Brief ▸ All records below are to be set down precisely as written, excluding pictures.

Information given ▸
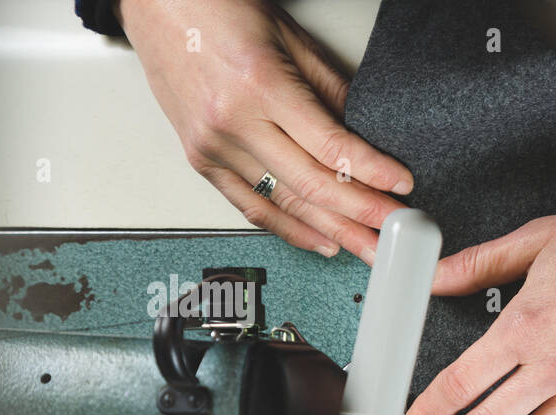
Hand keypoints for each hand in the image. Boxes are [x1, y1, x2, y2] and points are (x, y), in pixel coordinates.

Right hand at [115, 0, 412, 263]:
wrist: (154, 1)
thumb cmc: (217, 8)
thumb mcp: (290, 39)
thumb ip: (331, 92)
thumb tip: (368, 137)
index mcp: (260, 86)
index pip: (330, 147)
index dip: (372, 174)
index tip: (401, 188)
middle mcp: (232, 122)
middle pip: (312, 186)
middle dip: (361, 215)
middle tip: (395, 233)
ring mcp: (212, 145)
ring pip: (285, 204)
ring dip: (332, 232)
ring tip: (368, 249)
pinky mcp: (200, 159)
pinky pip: (251, 206)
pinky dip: (289, 229)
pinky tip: (322, 241)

Solution to this exercise ▸
Hand keypoints for each hand in the image. Boxes are [x1, y1, x2, y2] and points are (x, y), in pixel coordinates.

Right hand at [115, 0, 412, 263]:
wrist: (154, 1)
thumb cmc: (217, 8)
thumb mcp: (290, 39)
thumb ip: (331, 92)
thumb tip: (368, 137)
index mcp: (260, 86)
index pip: (330, 147)
index dip: (372, 174)
index tip: (401, 188)
middle mcp: (232, 122)
middle pip: (312, 186)
middle dip: (361, 215)
middle tip: (395, 233)
ring mcp: (212, 145)
ring pip: (285, 204)
ring dip: (332, 232)
ring tip: (368, 249)
pinky mcp: (200, 159)
pinky pip: (251, 206)
pinky dip: (289, 229)
pinky tip: (322, 241)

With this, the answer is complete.